Laughing, she scrambled to make fresh snowballs. “I'll get you!” she was screaming at someone, pretending to be angry. “I'll get you!”

Who was she screaming at?

I struggled to see.

Aaron?

No. Ivan.

Ivan was there with us. In his leather jacket. No hat or gloves.

I saw his leering grin. Saw the small goatee under his chin.

Thwock.
Another snowball caught Laura smack on the chest.

She laughed. Grabbed Ivan by the jacket collar. Struggled to pull him down into the deep snow.

Everyone laughing.

Everyone having so much fun.

I could see clearly now. I was remembering. My memory—this was a piece of it—coming back to me.

Ow!

I felt a shock of cold. Saw myself in the scene. Saw myself wiping a wet clump of snow off my forehead.
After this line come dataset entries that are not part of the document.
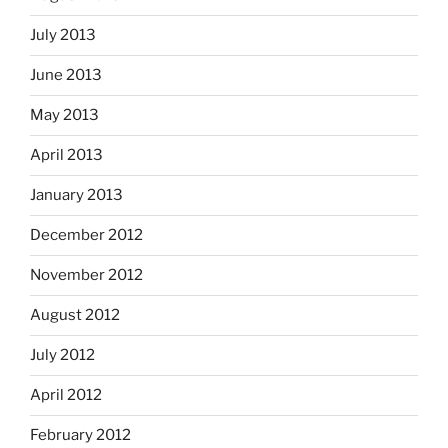
July 2013
June 2013
May 2013
April 2013
January 2013
December 2012
November 2012
August 2012
July 2012
April 2012
February 2012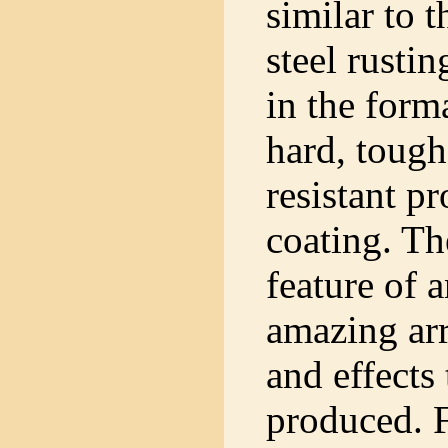
similar to t
steel rustin
in the form
hard, tough
resistant pr
coating. Th
feature of 
amazing arr
and effects
produced. 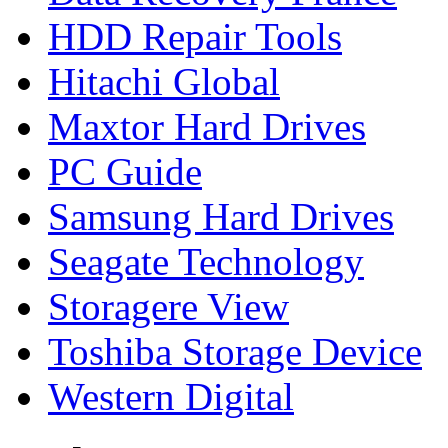
HDD Repair Tools
Hitachi Global
Maxtor Hard Drives
PC Guide
Samsung Hard Drives
Seagate Technology
Storagere View
Toshiba Storage Device
Western Digital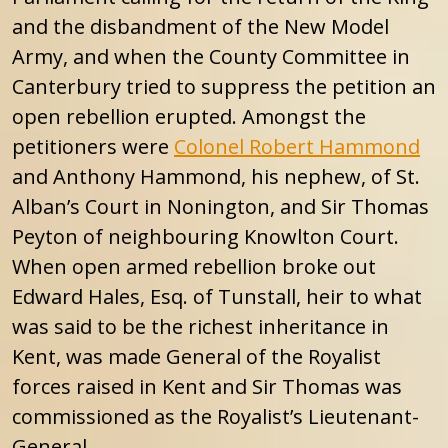
and the disbandment of the New Model
Army, and when the County Committee in
Canterbury tried to suppress the petition an
open rebellion erupted. Amongst the
petitioners were
Colonel Robert Hammond
and Anthony Hammond, his nephew, of St.
Alban’s Court in Nonington, and Sir Thomas
Peyton of neighbouring Knowlton Court.
When open armed rebellion broke out
Edward Hales, Esq. of Tunstall, heir to what
was said to be the richest inheritance in
Kent, was made General of the Royalist
forces raised in Kent and Sir Thomas was
commissioned as the Royalist’s Lieutenant-
General .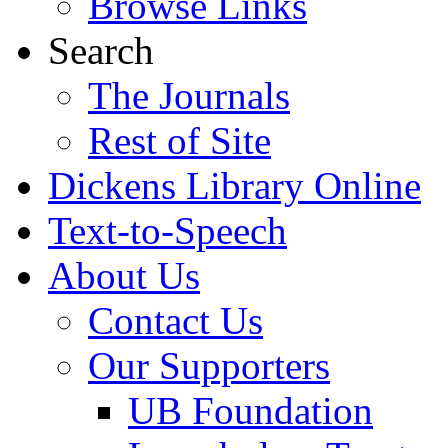
Browse Links
Search
The Journals
Rest of Site
Dickens Library Online
Text-to-Speech
About Us
Contact Us
Our Supporters
UB Foundation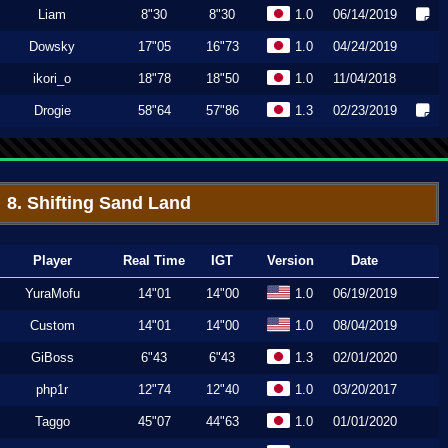
Liam
8"30
8"30
1.0
06/14/2019
Dowsky
17"05
16"73
1.0
04/24/2019
ikori_o
18"78
18"50
1.0
11/04/2018
Drogie
58"64
57"86
1.3
02/23/2019
8. Shifting Sand Land
Player
Real Time
IGT
Version
Date
YuraMofu
14"01
14"00
1.0
06/19/2019
Custom
14"01
14"00
1.0
08/04/2019
GiBoss
6"43
6"43
1.3
02/01/2020
php1r
12"74
12"40
1.0
03/20/2017
Taggo
45"07
44"63
1.0
01/01/2020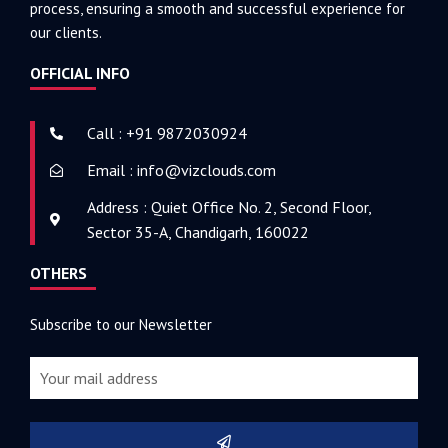
process, ensuring a smooth and successful experience for
our clients.
OFFICIAL INFO
Call : +91 9872030924
Email : info@vizclouds.com
Address : Quiet Office No. 2, Second Floor,
Sector 35-A, Chandigarh, 160022
OTHERS
Subscribe to our Newsletter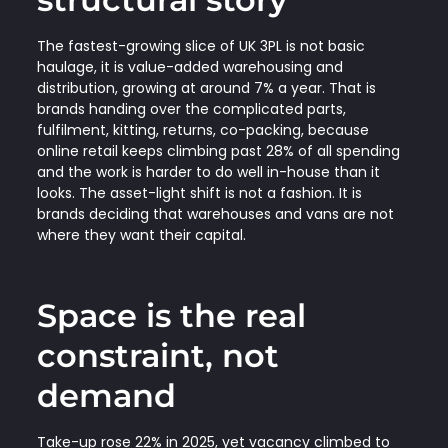
The fastest-growing slice of UK 3PL is not basic
haulage, it is value-added warehousing and
distribution, growing at around 7% a year. That is
brands handing over the complicated parts,
fulfilment, kitting, returns, co-packing, because
online retail keeps climbing past 28% of all spending
and the work is harder to do well in-house than it
looks. The asset-light shift is not a fashion. It is
brands deciding that warehouses and vans are not
where they want their capital.
Space is the real
constraint, not
demand
Take-up rose 22% in 2025, yet vacancy climbed to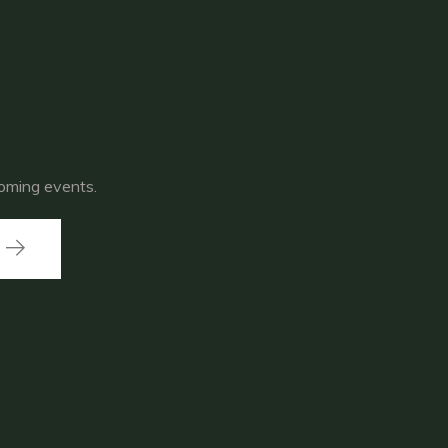
coming events.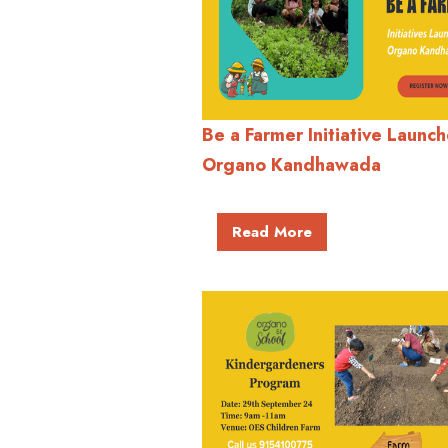
Be a Farmer Initiative Launch
Organo Kandhawada
Read More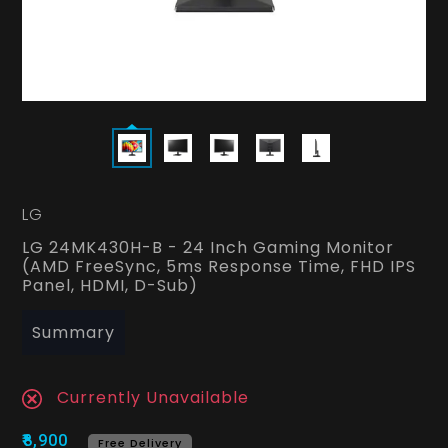
LG
LG 24MK430H-B - 24 Inch Gaming Monitor
(AMD FreeSync, 5ms Response Time, FHD IPS
Panel, HDMI, D-Sub)
Summary
Currently Unavailable
₹8,900
Free Delivery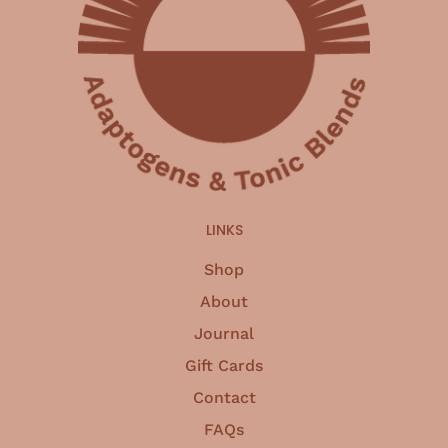
LINKS
Shop
About
Journal
Gift Cards
Contact
FAQs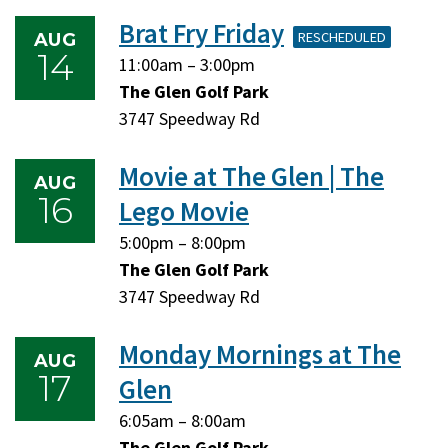
2026
2026
Brat Fry Friday
RESCHEDULED
AUG
14
Friday,
Friday,
11:00am
–
3:00pm
August
August
The Glen Golf Park
14,
14,
3747 Speedway Rd
2026
2026
Movie at The Glen | The
AUG
16
Lego Movie
Sunday,
Sunday,
5:00pm
–
8:00pm
August
August
The Glen Golf Park
16,
16,
3747 Speedway Rd
2026
2026
Monday Mornings at The
AUG
17
Glen
Monday,
Monday,
6:05am
–
8:00am
August
August
The Glen Golf Park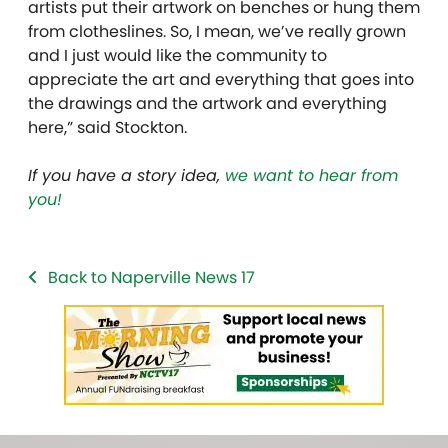
artists put their artwork on benches or hung them
from clotheslines. So, I mean, we’ve really grown
and I just would like the community to
appreciate the art and everything that goes into
the drawings and the artwork and everything
here,” said Stockton.
If you have a story idea,
we want to hear from
you!
Back to Naperville News 17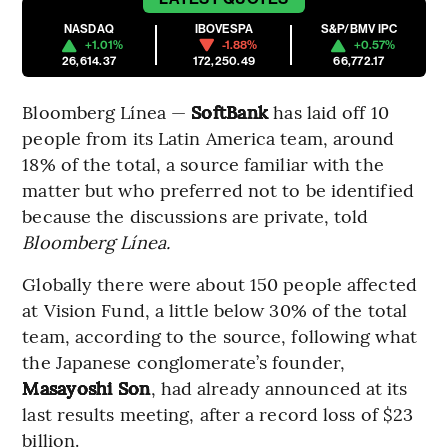
NASDAQ
IBOVESPA
S&P/BMV IPC
+1.01%
-1.88%
+0.57%
26,614.37
172,250.49
66,772.17
Bloomberg Línea —
SoftBank
has laid off 10
people from its Latin America team, around
18% of the total, a source familiar with the
matter but who preferred not to be identified
because the discussions are private, told
Bloomberg Línea.
Globally there were about 150 people affected
at Vision Fund, a little below 30% of the total
team, according to the source, following what
the Japanese conglomerate’s founder,
Masayoshi Son
, had already announced at its
last results meeting, after a record loss of $23
billion.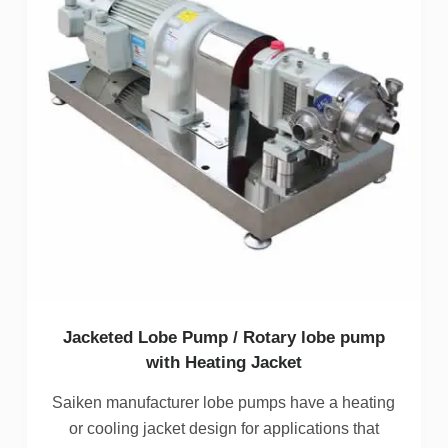
Jacketed Lobe Pump / Rotary lobe pump
with Heating Jacket
Saiken manufacturer lobe pumps have a heating
or cooling jacket design for applications that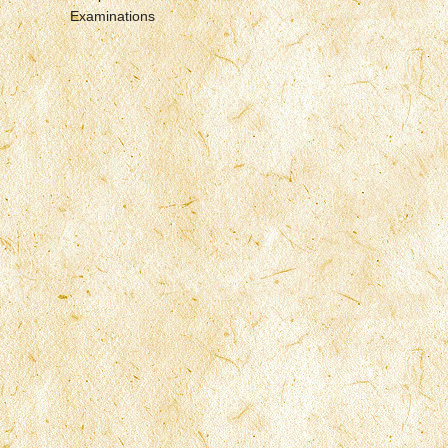
Examinations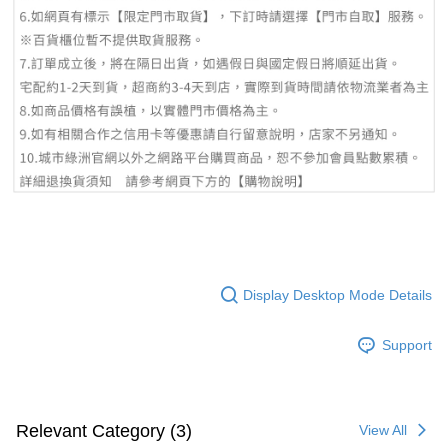
Display Desktop Mode Details
Support
Relevant Category (3)
View All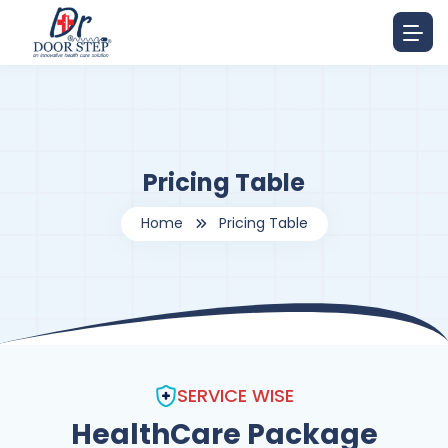
Pricing Table
Home
Pricing Table
SERVICE WISE
HealthCare Package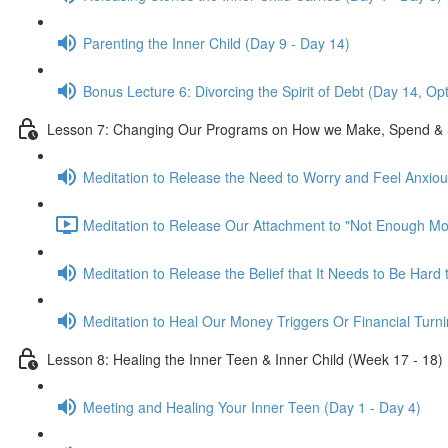
Parenting the Inner Child (Day 9 - Day 14)
Bonus Lecture 6: Divorcing the Spirit of Debt (Day 14, Op
Lesson 7: Changing Our Programs on How we Make, Spend & 
Meditation to Release the Need to Worry and Feel Anxio
Meditation to Release Our Attachment to "Not Enough Mo
Meditation to Release the Belief that It Needs to Be Har
Meditation to Heal Our Money Triggers Or Financial Turni
Lesson 8: Healing the Inner Teen & Inner Child (Week 17 - 18)
Meeting and Healing Your Inner Teen (Day 1 - Day 4)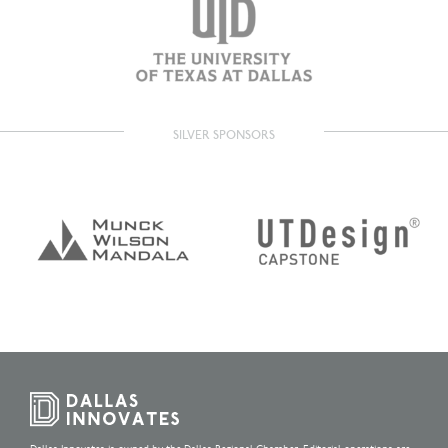
SILVER SPONSORS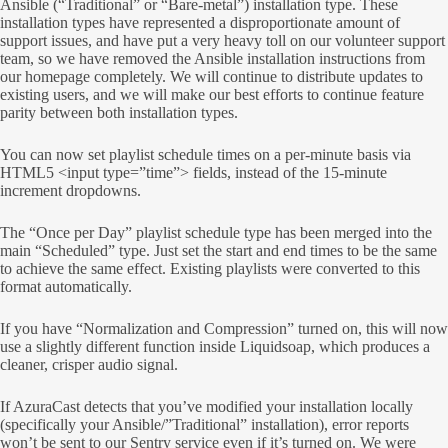
Ansible (“Traditional” or “Bare-metal”) installation type. These
installation types have represented a disproportionate amount of
support issues, and have put a very heavy toll on our volunteer support
team, so we have removed the Ansible installation instructions from
our homepage completely. We will continue to distribute updates to
existing users, and we will make our best efforts to continue feature
parity between both installation types.
You can now set playlist schedule times on a per-minute basis via
HTML5 <input type=”time”> fields, instead of the 15-minute
increment dropdowns.
The “Once per Day” playlist schedule type has been merged into the
main “Scheduled” type. Just set the start and end times to be the same
to achieve the same effect. Existing playlists were converted to this
format automatically.
If you have “Normalization and Compression” turned on, this will now
use a slightly different function inside Liquidsoap, which produces a
cleaner, crisper audio signal.
If AzuraCast detects that you’ve modified your installation locally
(specifically your Ansible/”Traditional” installation), error reports
won’t be sent to our Sentry service even if it’s turned on. We were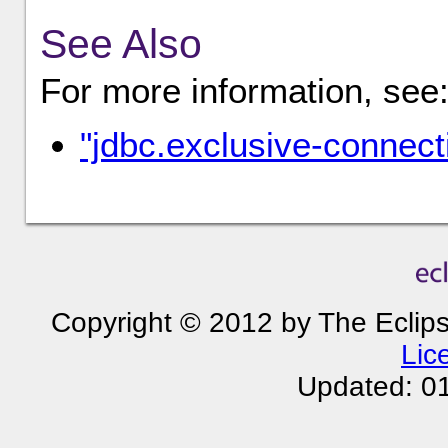
See Also
For more information, see
"jdbc.exclusive-connec
Copyright © 2012 by The Eclip
Lic
Updated: 0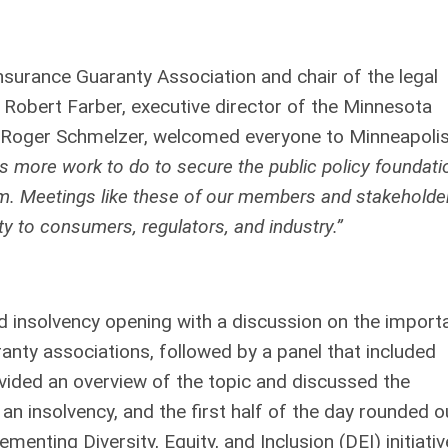
surance Guaranty Association and chair of the legal
Robert Farber, executive director of the Minnesota
 Roger Schmelzer, welcomed everyone to Minneapolis
is more work to do to secure the public policy foundati
em. Meetings like these of our members and stakeholde
y to consumers, regulators, and industry.”
nd insolvency opening with a discussion on the import
anty associations, followed by a panel that included
vided an overview of the topic and discussed the
an insolvency, and the first half of the day rounded o
menting Diversity, Equity, and Inclusion (DEI) initiativ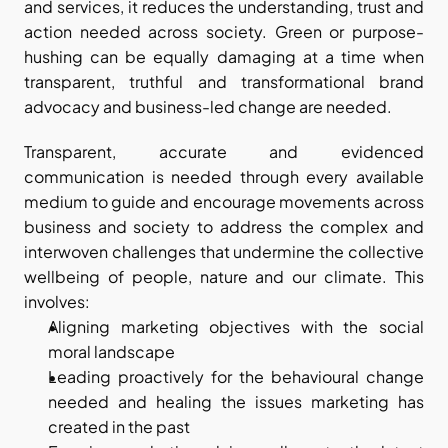
and services, it reduces the understanding, trust and 
action needed across society. Green or purpose-
hushing can be equally damaging at a time when 
transparent, truthful and transformational brand 
advocacy and business-led change are needed.
Transparent, accurate and evidenced 
communication is needed through every available 
medium to guide and encourage movements across 
business and society to address the complex and 
interwoven challenges that undermine the collective 
wellbeing of people, nature and our climate. This 
involves:
Aligning marketing objectives with the social 
moral landscape
Leading proactively for the behavioural change 
needed and healing the issues marketing has 
created in the past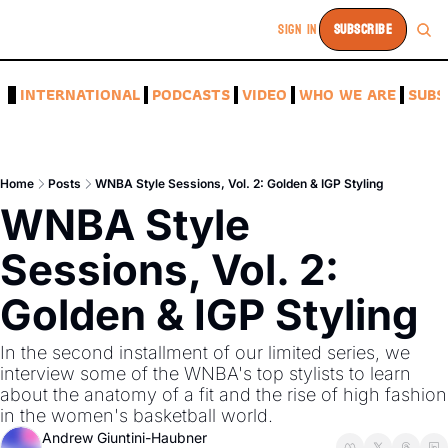
SIGN IN
SUBSCRIBE
A
INTERNATIONAL
PODCASTS
VIDEO
WHO WE ARE
SUBS
Home
Posts
WNBA Style Sessions, Vol. 2: Golden & IGP Styling
WNBA Style 
Sessions, Vol. 2: 
Golden & IGP Styling
In the second installment of our limited series, we 
interview some of the WNBA's top stylists to learn 
about the anatomy of a fit and the rise of high fashion 
in the women's basketball world. 
Andrew Giuntini-Haubner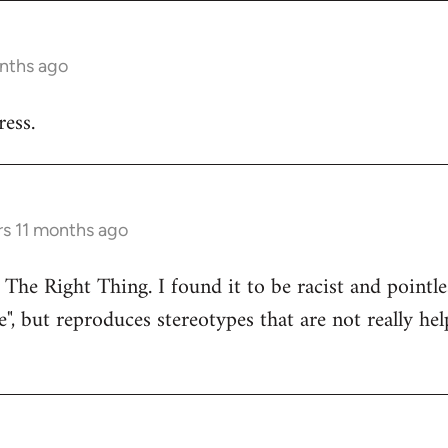
onths ago
ess.
rs 11 months ago
 The Right Thing. I found it to be racist and pointle
e", but reproduces stereotypes that are not really hel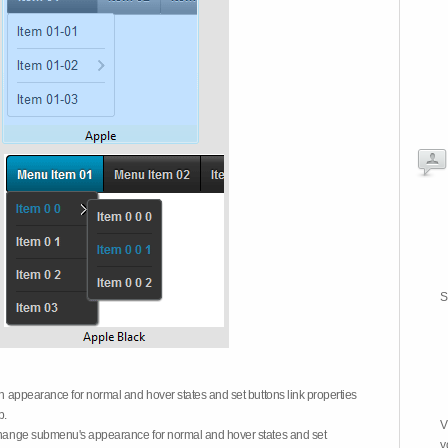
S
on appearance for normal and hover states and set buttons link properties
b.
V
 change submenu's appearance for normal and hover states and set
y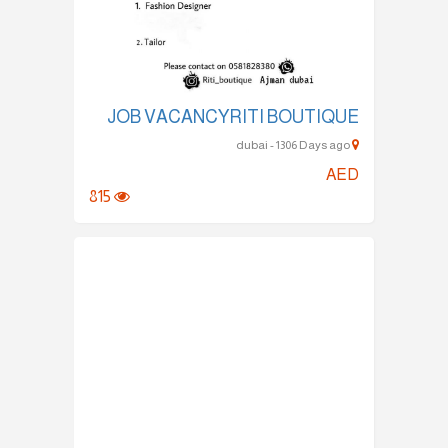
JOB VACANCYRITI BOUTIQUE
dubai - 1306 Days ago
AED
815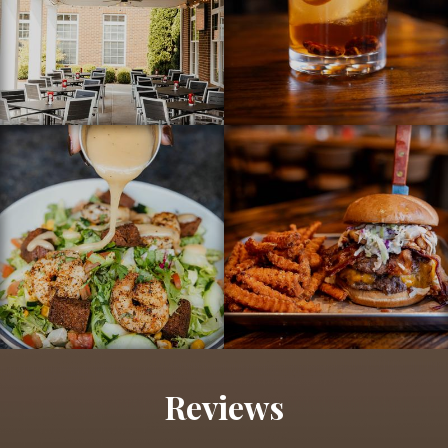
Reviews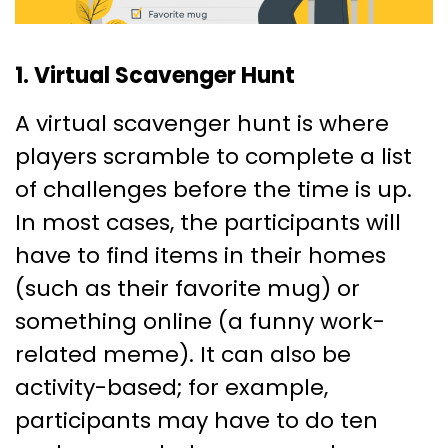
1. Virtual Scavenger Hunt
A virtual scavenger hunt is where
players scramble to complete a list
of challenges before the time is up.
In most cases, the participants will
have to find items in their homes
(such as their favorite mug) or
something online (a funny work-
related meme). It can also be
activity-based; for example,
participants may have to do ten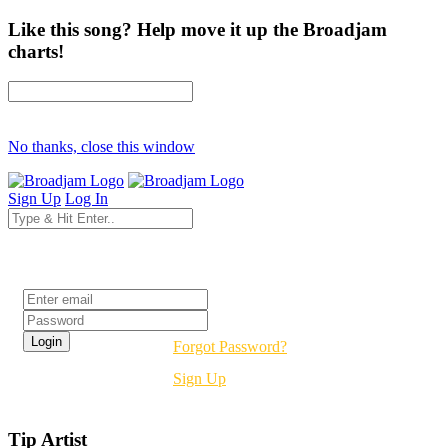
Like this song? Help move it up the Broadjam
charts!
No thanks, close this window
Sign Up
Log In
Login
Forgot Password?
Sign Up
Tip Artist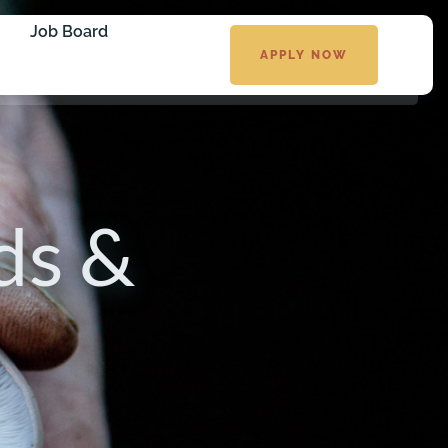
Job Board
APPLY NOW
ds &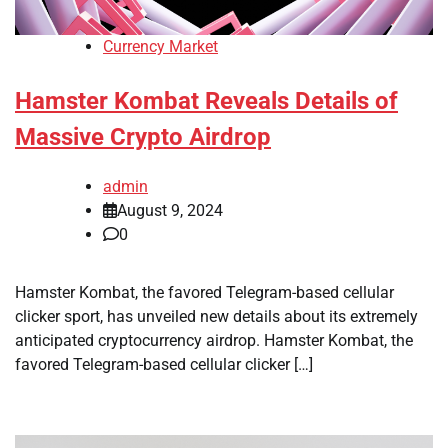
Currency Market
Hamster Kombat Reveals Details of
Massive Crypto Airdrop
admin
August 9, 2024
0
Hamster Kombat, the favored Telegram-based cellular
clicker sport, has unveiled new details about its extremely
anticipated cryptocurrency airdrop. Hamster Kombat, the
favored Telegram-based cellular clicker […]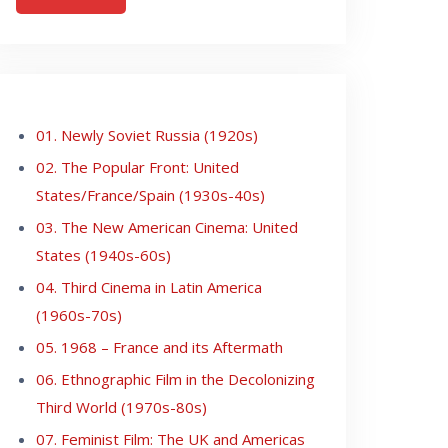
01. Newly Soviet Russia (1920s)
02. The Popular Front: United
States/France/Spain (1930s-40s)
03. The New American Cinema: United
States (1940s-60s)
04. Third Cinema in Latin America
(1960s-70s)
05. 1968 – France and its Aftermath
06. Ethnographic Film in the Decolonizing
Third World (1970s-80s)
07. Feminist Film: The UK and Americas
Heard laughter. Cold laughter.

Felt another snowball, hard and icy, smack just under my jacket collar.

Who was throwing them? Who was attacking me?

I squinted harder, trying to see the whole scene. Trying to remember, to bring it all back.

And saw Justine. Such an angry expression knotting her face.

Justine, pelting me with snowballs. Forming them furiously between her green gloves. Then heaving them. Heaving snowballs at me as fast as she could.

“Justine—!” I saw myself calling to her. “Hey—whoa!”

Justine ignored me. Threw even more furiously, letting out short grunts with each toss. Throwing as hard as she could.

Trying to hurt me?

Why is Justine angry at me? I wondered. Why is she picking on me?

And then I saw myself fight back. Saw myself fling snowballs back at her. Scooping up handful after handful of snow. Squeezing it hard. Heaving it before it was even shaped into snowballs.